When the newly constructed Atlantic and St. Lawrence Railroad arrived in Gorham, N.H., in July 1851, the future of the Mount Washington Valley and White Mountains charted a new trajectory. Prior, the region catered largely to commercial traffic and the occasional visitor traveling by stagecoach. And other than a few taverns at road intersections and ferry crossings, there wasn’t much to do compared to what we know of “the Valley” today.
But it wasn’t long before the railroad industry gained a foothold across New England, and taverns were converted to hotels in response to an influx of tourists. Railway infrastructure continued to improve into the 20th century, connecting major hubs like New York, Boston and Portland to rural destinations throughout New England. Grand hotels and inns, few of which still exist today, were built to host wealthy vacationers from East Coast cities during the summers. After the first passengers were dropped off in Gorham, construction of the highway through
Pinkham Notch began, as did the Mount Washington Auto Road — the nation’s oldest manmade attraction. And thus, the age of tourism in small-town New England was born.

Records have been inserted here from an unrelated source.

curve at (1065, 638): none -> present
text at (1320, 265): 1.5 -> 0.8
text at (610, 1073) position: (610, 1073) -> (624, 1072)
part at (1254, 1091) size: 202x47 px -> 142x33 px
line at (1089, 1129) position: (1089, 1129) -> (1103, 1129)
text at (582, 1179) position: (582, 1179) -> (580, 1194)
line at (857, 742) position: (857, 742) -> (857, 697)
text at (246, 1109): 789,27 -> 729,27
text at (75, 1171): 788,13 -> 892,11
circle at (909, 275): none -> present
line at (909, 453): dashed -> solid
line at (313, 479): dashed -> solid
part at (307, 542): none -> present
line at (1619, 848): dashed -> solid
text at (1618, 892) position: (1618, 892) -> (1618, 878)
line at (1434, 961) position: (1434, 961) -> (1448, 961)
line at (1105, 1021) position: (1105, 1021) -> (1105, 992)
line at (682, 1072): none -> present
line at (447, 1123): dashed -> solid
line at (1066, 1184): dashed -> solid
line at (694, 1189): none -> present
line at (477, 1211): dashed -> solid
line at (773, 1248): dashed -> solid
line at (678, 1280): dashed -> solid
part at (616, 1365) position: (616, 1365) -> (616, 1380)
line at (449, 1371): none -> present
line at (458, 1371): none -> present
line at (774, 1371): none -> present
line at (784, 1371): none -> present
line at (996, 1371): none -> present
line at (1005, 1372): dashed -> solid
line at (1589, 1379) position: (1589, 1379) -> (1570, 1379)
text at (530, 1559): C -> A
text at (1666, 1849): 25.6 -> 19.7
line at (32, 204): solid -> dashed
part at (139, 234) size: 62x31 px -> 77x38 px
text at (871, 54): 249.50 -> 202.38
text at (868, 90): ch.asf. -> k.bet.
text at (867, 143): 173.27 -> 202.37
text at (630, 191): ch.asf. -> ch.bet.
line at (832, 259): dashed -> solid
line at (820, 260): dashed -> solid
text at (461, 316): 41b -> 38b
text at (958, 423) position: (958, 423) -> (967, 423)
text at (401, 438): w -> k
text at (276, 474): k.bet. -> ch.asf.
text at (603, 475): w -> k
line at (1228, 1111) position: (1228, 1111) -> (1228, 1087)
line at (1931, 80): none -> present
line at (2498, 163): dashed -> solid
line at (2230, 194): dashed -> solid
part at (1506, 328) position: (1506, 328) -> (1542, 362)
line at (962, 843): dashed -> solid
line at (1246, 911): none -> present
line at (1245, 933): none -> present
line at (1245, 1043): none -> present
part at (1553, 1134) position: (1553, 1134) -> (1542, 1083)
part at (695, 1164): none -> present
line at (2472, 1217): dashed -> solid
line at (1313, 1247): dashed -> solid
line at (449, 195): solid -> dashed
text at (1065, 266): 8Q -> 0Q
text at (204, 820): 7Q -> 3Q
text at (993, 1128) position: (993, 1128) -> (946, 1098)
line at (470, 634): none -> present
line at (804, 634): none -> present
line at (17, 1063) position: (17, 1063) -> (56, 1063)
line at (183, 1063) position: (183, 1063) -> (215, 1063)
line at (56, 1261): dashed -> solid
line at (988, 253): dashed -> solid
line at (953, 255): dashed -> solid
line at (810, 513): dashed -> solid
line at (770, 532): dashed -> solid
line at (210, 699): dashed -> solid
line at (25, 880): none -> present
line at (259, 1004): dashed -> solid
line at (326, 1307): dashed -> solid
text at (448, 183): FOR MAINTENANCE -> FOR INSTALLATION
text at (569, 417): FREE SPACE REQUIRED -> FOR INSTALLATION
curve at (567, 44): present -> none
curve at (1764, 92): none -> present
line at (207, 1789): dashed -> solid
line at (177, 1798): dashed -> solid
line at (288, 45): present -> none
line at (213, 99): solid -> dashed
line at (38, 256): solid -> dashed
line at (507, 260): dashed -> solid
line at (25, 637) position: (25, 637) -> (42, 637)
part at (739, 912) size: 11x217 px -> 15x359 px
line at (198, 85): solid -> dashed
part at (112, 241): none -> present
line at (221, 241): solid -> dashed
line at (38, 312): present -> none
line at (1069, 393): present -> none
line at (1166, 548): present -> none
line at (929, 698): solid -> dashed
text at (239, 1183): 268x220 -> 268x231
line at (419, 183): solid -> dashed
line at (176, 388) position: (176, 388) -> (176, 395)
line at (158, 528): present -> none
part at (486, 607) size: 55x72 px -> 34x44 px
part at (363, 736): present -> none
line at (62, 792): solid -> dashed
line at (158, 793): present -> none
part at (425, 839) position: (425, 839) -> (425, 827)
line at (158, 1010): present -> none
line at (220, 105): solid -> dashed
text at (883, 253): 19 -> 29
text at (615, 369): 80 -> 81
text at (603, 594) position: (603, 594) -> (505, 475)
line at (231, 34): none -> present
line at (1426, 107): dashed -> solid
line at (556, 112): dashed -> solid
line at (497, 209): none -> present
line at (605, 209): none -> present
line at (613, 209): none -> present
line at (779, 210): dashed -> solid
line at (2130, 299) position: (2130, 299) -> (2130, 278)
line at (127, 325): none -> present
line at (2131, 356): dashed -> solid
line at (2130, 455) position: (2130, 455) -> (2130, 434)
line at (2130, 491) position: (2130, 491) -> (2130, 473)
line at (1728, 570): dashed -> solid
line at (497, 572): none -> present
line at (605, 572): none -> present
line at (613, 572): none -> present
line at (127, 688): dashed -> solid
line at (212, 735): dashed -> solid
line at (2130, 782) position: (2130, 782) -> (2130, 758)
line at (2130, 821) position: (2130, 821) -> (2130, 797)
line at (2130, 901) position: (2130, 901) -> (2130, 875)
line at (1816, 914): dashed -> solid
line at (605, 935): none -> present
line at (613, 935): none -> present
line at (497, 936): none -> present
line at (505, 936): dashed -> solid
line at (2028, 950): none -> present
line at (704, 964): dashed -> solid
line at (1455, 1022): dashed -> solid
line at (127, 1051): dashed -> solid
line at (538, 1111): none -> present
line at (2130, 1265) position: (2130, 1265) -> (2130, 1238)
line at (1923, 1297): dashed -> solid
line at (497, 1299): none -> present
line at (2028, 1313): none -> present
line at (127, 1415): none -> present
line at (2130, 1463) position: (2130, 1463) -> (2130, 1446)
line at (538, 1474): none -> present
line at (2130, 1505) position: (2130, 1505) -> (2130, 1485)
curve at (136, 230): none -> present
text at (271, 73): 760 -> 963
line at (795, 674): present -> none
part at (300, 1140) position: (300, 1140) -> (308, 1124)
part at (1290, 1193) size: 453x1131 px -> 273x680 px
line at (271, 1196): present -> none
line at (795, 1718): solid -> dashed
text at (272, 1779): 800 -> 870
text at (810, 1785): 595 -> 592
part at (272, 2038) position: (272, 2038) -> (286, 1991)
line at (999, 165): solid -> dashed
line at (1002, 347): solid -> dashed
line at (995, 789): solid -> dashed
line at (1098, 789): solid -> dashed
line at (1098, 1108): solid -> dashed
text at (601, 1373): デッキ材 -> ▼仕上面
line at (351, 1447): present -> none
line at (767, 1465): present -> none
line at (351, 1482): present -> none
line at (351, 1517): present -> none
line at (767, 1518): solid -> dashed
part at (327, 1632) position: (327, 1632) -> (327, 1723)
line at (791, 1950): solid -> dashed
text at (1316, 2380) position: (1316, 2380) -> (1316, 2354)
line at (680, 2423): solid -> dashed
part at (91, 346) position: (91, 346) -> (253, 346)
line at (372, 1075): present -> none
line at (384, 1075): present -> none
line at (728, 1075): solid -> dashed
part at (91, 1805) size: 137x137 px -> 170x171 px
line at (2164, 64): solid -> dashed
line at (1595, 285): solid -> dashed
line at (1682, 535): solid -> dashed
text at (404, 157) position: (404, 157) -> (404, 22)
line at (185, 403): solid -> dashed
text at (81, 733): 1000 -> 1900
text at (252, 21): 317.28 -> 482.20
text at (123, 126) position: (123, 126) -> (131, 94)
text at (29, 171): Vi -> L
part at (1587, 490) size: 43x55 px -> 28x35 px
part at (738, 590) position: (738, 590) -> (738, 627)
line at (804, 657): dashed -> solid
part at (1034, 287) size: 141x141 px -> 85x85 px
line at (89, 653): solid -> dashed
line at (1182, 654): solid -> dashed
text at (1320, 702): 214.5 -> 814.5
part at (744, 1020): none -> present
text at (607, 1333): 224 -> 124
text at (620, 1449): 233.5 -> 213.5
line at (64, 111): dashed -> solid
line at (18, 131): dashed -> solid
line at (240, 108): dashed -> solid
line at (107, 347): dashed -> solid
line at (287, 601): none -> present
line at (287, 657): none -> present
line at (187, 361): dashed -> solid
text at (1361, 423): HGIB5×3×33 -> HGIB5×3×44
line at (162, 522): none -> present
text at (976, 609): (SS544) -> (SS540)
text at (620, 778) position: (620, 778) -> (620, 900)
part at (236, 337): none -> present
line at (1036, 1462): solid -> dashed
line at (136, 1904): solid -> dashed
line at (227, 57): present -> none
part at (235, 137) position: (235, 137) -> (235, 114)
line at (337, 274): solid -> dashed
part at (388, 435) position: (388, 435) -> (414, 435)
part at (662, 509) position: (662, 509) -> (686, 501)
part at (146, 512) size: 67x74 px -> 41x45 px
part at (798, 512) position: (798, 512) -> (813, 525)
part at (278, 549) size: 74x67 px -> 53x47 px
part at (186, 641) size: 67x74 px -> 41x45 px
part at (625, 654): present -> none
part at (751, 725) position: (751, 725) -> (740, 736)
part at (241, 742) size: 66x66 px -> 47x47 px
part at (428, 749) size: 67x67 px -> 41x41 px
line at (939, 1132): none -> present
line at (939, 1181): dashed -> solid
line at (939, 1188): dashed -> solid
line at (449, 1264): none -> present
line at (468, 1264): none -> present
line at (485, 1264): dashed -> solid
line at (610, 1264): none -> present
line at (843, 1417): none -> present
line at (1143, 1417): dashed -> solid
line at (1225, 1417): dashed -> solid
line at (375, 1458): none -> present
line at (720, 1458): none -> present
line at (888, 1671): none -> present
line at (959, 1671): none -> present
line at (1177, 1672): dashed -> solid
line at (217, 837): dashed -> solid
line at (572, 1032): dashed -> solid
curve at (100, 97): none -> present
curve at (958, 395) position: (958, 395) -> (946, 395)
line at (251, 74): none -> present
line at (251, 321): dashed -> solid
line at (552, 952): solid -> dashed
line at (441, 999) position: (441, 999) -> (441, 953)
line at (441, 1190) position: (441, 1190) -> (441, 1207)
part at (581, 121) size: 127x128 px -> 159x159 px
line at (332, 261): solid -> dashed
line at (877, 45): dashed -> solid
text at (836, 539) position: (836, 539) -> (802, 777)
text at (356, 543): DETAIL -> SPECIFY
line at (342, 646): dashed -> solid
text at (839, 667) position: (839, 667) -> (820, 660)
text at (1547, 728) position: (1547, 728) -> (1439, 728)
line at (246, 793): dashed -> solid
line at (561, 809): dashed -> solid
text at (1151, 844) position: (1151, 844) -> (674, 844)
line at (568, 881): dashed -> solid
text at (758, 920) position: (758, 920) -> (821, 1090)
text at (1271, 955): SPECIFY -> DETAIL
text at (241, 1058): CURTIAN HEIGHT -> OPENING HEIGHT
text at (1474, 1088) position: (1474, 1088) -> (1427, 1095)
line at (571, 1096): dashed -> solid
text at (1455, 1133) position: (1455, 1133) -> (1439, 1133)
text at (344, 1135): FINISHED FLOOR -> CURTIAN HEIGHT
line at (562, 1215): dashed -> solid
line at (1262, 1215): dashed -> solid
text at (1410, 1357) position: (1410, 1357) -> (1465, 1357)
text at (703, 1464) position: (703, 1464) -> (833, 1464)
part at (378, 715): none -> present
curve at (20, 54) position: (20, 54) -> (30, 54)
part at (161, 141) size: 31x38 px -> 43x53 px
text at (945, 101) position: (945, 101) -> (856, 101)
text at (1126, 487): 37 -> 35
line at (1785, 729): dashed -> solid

In the mid-20th century, the construction of interstate highways along with the popularization of personal automobiles led to the demise of the rail system, but the newly found tourism industry would continue to grow in increasingly popular destinations like North Conway, Bar Harbor and Rutland, to name a few. Today, some of these rail systems continue to operate as tourist attractions, providing visitors with a prime opportunity to pay tribute to the region’s rich history.